### Extrait de page
L’exposition du musée d’Hyères du 18 juillet au 16 novembre 2025, rend hommage à Raoul Dufy, ce créateur aux mille facettes, en révélant un aspect essentiel mais souvent méconnu de son œuvre : l’aventure du textile et de la mode.
Peintre de la couleur, du bonheur et du mouvement, Raoul Dufy (1877-1953) occupe une place singulière parmi les plus grands artistes du XXe siècle. Célèbre pour sa vitalité inventive, l’éclat de sa palette et son incroyable liberté, Dufy a su abolir les frontières entre peinture, arts décoratifs et arts appliqués. Curieux de tout, il a renouvelé le rapport entre art et quotidien, insufflant à ses œuvres une modernité radieuse, vibrante et accessible. Loin de se limiter à la toile de chevalet, il a puisé son inspiration dans la musique, la poésie, l’art populaire, les activités humaines et la nature, faisant dialoguer formes, rythmes et couleurs à travers ses multiples collaborations. Un temps installé à Hyères dans les années 1920, il y trouva la lumière méditerranéenne, source féconde et joyeuse de création.


Grâce aux prêts exceptionnels de la maison Brochier Soierie à Lyon, le visiteur découvre près de 55 motifs originaux de Dufy, imprimés sur soie, coton ou velours, encadrés tels des variations infinies sur le thème du bonheur ornemental. Ces tissus, imaginés principalement pour la maison Bianchini-Férier, dialoguent avec 25 robes d’exception créées par de grands couturiers : Paul Poiret, Chanel, Christian Lacroix, Agnès b., Mongi Guibane, ainsi que des costumes de scène signés Catherine Leterrier et Anthony Powell. À travers ces œuvres, les couleurs et les rythmes inventés par Dufy prennent vie sur le corps, portés par l’élan de la mode.
Gouaches préparatoires, calques, échantillons encadrés et documents d’époque invitent le public à pénétrer au cœur d’un véritable laboratoire de création, là où l’artiste explore sans relâche la transformation du motif, la liberté de la couleur et la poésie du décor. Cette exposition se veut une expérience sensible, invitant à plonger dans l’effervescence de la mode et à savourer toute la richesse du dialogue entre art, industrie et élégance.
Le parcours de l’exposition invite le visiteur à pénétrer dans l’univers d’une Maison de soieries, véritable écrin évoquant la complicité artistique entre Raoul Dufy et Charles Bianchini. Il se poursuit par la découverte d’un podium de défilé de mode, où les tissus du peintre prennent vie dans le mouvement et l’élégance des robes, avant de plonger dans l’intimité d’un salon d’essayage qui évoque les débuts créatifs avec Paul Poiret. Enfin, l’expérience sensorielle du « toucher Dufy » permet à chacun de ressentir, du bout des doigts, la magie et la matière des tissus nés de son imagination.

©BnF (photo noir et blanc colorisée)
######
Objectif A —
Combien de robes d'exception l'extrait de page dit-il que l'exposition présente ?
Objectif B —
Recopiez mot pour mot le passage de l'extrait de page qui va de « Le parcours de » jusqu'à « et blanc colorisée) ».
Les enregistrements qui suivent forment un matériau distinct de l'extrait de page.
### Données fournies
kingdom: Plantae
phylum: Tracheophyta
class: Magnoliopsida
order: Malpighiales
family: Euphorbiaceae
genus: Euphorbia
######
Réponse complète A —
25 robes d'exception.

Réponse complète B —
Le parcours de l’exposition invite le visiteur à pénétrer dans l’univers d’une Maison de soieries, véritable écrin évoquant la complicité artistique entre Raoul Dufy et Charles Bianchini. Il se poursuit par la découverte d’un podium de défilé de mode, où les tissus du peintre prennent vie dans le mouvement et l’élégance des robes, avant de plonger dans l’intimité d’un salon d’essayage qui évoque les débuts créatifs avec Paul Poiret. Enfin, l’expérience sensorielle du « toucher Dufy » permet à chacun de ressentir, du bout des doigts, la magie et la matière des tissus nés de son imagination.

©BnF (photo noir et blanc colorisée)